[Stored data entries]
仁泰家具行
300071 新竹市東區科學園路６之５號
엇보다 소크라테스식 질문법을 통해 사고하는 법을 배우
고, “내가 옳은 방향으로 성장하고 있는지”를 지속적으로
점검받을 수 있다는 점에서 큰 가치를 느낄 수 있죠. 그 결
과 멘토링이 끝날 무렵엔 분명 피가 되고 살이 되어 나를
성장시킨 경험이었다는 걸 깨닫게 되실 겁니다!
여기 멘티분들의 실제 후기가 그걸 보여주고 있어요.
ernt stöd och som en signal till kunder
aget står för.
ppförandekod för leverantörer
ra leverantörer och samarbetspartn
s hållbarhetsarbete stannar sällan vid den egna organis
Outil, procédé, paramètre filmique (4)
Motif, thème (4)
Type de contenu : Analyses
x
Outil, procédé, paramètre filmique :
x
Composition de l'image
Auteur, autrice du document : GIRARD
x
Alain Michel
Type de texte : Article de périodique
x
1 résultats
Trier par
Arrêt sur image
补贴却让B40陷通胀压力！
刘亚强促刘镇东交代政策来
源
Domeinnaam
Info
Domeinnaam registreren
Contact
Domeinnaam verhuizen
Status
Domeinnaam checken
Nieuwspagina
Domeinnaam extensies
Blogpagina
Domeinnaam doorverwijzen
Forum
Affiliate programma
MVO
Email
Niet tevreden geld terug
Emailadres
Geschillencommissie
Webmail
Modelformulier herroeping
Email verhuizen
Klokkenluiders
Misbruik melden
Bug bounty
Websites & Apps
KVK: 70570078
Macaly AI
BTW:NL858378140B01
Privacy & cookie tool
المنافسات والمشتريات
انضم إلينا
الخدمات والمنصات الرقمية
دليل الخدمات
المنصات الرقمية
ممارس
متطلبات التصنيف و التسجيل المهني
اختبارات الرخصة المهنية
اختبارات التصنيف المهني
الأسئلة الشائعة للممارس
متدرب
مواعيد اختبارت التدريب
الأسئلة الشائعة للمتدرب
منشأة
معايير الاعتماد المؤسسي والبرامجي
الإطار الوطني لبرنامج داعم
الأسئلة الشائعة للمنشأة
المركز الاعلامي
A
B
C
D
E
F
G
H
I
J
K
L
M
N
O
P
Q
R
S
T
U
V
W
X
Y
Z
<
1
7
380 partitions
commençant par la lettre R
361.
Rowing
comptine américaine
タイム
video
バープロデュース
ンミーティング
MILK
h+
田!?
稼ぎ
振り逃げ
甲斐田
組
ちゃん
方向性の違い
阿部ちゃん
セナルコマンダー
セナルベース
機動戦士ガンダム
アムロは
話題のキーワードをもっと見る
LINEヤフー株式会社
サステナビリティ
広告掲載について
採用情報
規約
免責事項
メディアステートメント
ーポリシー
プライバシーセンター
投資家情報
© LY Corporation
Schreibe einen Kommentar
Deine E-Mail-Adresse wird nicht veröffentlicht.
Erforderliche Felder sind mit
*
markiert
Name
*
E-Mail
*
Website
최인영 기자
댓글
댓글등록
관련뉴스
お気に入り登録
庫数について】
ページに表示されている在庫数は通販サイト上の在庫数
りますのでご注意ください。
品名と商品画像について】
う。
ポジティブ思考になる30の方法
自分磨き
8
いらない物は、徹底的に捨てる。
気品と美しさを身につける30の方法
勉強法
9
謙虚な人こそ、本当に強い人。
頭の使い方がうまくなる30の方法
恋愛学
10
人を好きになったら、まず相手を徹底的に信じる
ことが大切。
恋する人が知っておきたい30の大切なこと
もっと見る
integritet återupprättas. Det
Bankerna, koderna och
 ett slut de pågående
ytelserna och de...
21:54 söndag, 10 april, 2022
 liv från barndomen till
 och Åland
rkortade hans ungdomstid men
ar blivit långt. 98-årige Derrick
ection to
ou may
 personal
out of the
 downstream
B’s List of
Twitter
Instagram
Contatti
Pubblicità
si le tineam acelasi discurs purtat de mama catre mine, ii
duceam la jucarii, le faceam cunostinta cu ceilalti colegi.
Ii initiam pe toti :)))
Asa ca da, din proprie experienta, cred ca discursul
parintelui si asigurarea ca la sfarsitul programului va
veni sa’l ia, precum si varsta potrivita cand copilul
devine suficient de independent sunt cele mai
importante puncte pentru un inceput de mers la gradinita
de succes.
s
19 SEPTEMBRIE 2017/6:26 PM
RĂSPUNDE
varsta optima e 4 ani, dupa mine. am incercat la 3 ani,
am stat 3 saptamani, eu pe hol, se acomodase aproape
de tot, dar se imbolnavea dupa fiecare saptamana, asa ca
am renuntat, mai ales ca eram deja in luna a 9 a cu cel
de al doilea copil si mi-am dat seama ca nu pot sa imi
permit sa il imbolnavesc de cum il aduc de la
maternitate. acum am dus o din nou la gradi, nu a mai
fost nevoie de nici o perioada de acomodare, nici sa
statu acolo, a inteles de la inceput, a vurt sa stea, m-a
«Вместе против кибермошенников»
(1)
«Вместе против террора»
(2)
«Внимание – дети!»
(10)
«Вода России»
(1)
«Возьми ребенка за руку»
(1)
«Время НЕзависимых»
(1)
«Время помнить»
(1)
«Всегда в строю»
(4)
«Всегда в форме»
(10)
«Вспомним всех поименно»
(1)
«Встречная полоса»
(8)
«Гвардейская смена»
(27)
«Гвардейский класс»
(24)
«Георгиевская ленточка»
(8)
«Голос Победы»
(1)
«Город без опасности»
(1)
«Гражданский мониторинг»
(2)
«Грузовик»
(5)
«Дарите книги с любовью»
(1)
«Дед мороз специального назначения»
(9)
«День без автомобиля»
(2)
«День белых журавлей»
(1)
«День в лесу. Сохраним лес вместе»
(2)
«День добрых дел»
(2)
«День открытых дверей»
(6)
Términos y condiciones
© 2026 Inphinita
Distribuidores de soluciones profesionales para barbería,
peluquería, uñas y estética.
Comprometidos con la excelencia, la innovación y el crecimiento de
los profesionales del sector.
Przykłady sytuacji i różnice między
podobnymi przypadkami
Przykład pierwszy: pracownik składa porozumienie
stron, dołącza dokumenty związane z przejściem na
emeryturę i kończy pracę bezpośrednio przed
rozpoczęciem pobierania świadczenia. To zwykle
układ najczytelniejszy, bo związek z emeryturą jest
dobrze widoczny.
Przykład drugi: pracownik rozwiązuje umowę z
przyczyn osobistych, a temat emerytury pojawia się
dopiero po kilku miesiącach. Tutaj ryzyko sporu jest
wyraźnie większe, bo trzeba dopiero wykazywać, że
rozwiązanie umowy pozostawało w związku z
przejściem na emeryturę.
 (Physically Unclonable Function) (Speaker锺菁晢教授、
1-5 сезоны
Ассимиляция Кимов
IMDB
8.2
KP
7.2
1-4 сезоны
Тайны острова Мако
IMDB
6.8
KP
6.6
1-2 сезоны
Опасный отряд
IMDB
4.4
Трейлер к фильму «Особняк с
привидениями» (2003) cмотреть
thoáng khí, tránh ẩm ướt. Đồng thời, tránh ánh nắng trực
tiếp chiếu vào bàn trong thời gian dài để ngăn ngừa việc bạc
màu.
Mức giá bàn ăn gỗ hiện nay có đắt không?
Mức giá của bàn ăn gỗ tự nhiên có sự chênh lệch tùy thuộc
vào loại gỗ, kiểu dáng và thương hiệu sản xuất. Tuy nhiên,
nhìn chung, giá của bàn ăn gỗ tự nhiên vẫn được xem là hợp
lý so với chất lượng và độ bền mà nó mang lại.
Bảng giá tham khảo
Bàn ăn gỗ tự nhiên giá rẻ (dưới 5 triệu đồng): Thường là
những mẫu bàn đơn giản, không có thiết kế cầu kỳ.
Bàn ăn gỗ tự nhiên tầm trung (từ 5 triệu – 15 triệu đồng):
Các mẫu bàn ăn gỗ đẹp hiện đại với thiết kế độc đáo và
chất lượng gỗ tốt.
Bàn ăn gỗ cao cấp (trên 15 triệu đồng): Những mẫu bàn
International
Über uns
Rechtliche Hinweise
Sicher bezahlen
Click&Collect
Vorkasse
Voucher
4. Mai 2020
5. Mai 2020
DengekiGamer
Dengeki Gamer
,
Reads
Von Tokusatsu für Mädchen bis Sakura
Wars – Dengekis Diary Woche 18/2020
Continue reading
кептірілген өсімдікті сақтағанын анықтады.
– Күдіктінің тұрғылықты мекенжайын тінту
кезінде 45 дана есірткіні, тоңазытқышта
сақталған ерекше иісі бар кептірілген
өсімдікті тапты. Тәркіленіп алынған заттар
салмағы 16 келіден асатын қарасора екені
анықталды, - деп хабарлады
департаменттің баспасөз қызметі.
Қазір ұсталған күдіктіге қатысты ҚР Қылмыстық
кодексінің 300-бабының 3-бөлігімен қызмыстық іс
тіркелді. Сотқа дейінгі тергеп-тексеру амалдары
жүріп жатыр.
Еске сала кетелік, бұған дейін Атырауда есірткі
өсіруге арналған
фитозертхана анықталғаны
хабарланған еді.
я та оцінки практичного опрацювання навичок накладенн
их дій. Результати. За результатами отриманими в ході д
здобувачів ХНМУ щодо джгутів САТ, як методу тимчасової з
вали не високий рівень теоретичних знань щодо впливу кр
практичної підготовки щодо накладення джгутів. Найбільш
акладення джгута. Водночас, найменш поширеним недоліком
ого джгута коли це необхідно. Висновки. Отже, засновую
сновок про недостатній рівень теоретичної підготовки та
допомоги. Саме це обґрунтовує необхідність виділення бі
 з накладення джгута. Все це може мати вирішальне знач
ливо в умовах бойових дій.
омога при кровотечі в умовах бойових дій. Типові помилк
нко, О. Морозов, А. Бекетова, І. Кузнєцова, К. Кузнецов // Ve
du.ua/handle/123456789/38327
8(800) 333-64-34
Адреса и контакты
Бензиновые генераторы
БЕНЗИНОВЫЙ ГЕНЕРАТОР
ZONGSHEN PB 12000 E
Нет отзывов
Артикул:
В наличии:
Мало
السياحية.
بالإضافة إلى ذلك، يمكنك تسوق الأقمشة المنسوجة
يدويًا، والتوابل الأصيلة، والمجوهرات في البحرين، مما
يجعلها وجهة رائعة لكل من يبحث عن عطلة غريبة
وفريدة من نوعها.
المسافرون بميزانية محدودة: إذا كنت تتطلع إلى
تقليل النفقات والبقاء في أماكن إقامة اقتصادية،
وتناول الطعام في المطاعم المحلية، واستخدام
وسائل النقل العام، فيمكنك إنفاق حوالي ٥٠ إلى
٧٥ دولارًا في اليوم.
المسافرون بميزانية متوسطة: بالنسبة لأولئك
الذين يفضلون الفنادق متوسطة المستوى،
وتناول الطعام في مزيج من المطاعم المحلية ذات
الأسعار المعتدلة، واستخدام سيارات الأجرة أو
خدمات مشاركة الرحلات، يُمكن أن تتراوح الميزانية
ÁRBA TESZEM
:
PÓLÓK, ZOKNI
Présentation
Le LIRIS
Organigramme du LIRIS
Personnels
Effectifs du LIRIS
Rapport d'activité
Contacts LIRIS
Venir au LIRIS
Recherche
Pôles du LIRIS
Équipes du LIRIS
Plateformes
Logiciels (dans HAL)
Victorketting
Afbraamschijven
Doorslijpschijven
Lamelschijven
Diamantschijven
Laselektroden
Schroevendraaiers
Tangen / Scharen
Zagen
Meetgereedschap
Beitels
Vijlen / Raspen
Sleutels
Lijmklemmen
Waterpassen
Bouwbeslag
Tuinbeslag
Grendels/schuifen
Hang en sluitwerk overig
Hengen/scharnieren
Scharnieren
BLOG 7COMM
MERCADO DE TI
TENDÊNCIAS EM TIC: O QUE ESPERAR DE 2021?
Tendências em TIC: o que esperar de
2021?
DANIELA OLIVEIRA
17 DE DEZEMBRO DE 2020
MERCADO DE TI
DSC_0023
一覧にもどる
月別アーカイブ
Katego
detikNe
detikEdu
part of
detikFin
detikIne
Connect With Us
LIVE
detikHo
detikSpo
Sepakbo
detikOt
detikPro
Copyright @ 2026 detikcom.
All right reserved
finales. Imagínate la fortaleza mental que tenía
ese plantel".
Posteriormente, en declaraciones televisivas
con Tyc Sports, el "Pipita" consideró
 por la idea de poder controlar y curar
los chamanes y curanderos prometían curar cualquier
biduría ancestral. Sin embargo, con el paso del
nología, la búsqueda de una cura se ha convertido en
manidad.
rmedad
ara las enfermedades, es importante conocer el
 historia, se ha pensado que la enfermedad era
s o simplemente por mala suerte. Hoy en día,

:: Work to be completed ::
Transcribe, exactly as written, all lines of the entries above from the first to the one containing "Composition de l'image", and no more.

:: The completed task ::
仁泰家具行
300071 新竹市東區科學園路６之５號
엇보다 소크라테스식 질문법을 통해 사고하는 법을 배우
고, “내가 옳은 방향으로 성장하고 있는지”를 지속적으로
점검받을 수 있다는 점에서 큰 가치를 느낄 수 있죠. 그 결
과 멘토링이 끝날 무렵엔 분명 피가 되고 살이 되어 나를
성장시킨 경험이었다는 걸 깨닫게 되실 겁니다!
여기 멘티분들의 실제 후기가 그걸 보여주고 있어요.
ernt stöd och som en signal till kunder
aget står för.
ppförandekod för leverantörer
ra leverantörer och samarbetspartn
s hållbarhetsarbete stannar sällan vid den egna organis
Outil, procédé, paramètre filmique (4)
Motif, thème (4)
Type de contenu : Analyses
x
Outil, procédé, paramètre filmique :
x
Composition de l'image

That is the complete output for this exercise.